The Article 29 Organization seeks to facilitate people from the United States, bringing them to Haiti and thereby creating both cultural and personal understandings. Munger says she’s hopeful Asheville will embrace this concept, coming to experience Haiti through her facilitation.
“When Americans look at Haiti, we say, ‘We wanna help! We wanna help!’” Munger says, “But until you realize what your own needs are, a lot of the ‘helping’ we do is really kind of superficial.”
Before effective service to others can occur, Munger argues, one must first understand their own needs and values as an individual within a community.
“Each of us has a gift,” she explains passionately. “In the United States, unlike in Haiti, there is so much suffering because we have so many gifts – like our personalities and our laughter, we are beautiful people with so much to offer, but our gifts aren’t valued because there is no dollar sign attached to them.”
Haiti is a place where people are more open to allowing these self-explorations to happen, she continues.

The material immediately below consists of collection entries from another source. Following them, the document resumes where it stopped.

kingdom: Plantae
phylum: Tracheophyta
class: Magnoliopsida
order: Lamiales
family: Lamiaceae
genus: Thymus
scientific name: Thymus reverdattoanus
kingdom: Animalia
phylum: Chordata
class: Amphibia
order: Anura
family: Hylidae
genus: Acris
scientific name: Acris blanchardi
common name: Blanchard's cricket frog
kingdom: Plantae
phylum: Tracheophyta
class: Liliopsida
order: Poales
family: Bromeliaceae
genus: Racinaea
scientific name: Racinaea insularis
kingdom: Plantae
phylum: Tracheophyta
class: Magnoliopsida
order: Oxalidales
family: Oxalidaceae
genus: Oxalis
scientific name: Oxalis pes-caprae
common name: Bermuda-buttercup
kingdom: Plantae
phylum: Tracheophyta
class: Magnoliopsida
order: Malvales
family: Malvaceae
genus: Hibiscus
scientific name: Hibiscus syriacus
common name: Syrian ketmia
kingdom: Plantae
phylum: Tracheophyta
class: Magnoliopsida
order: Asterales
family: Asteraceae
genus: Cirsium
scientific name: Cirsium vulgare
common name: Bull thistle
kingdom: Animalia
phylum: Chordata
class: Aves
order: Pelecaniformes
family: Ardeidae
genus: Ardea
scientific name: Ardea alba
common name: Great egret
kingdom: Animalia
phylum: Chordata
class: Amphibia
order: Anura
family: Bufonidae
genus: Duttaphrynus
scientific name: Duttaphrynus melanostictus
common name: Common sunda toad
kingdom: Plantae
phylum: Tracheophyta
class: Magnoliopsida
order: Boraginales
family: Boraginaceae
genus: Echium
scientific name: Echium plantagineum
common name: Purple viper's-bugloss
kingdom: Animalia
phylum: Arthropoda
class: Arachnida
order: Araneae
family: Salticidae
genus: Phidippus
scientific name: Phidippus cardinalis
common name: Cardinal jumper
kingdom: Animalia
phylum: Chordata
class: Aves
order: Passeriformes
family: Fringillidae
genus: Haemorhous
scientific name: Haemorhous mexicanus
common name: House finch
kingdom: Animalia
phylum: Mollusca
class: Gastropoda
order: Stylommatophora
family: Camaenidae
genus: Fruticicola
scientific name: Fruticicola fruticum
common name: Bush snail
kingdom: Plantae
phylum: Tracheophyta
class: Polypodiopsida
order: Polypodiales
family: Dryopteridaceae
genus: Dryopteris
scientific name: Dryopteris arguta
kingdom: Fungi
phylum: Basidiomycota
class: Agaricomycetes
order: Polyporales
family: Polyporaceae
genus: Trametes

Though riddled with economic poverty, Haiti has a lesson for the western world in eliminating what she calls “our spiritual poverty.”
“Once people come here and they start to understand more about themselves, then poor people stop looking like a pariah,” Munger says. “They stop looking like somebody who just needs to be helped, and we start to realize that we have something that needs to be nourished, too. We have a need and they have a need, then we can become partners.”
Article 29 Organization maintains ‘human rights’ are about choices, and allowing Haitians to make their own development decisions is a crucial part of international outreach.
“When you have choices, that’s when you rise above slavery. That’s when you become human,” Munger says.
Article 29 Organization is seeking support from the Asheville community for a number of projects, desired by the local Haitian peasantry, including a sustainable-built school, community toilets and infrastructure projects.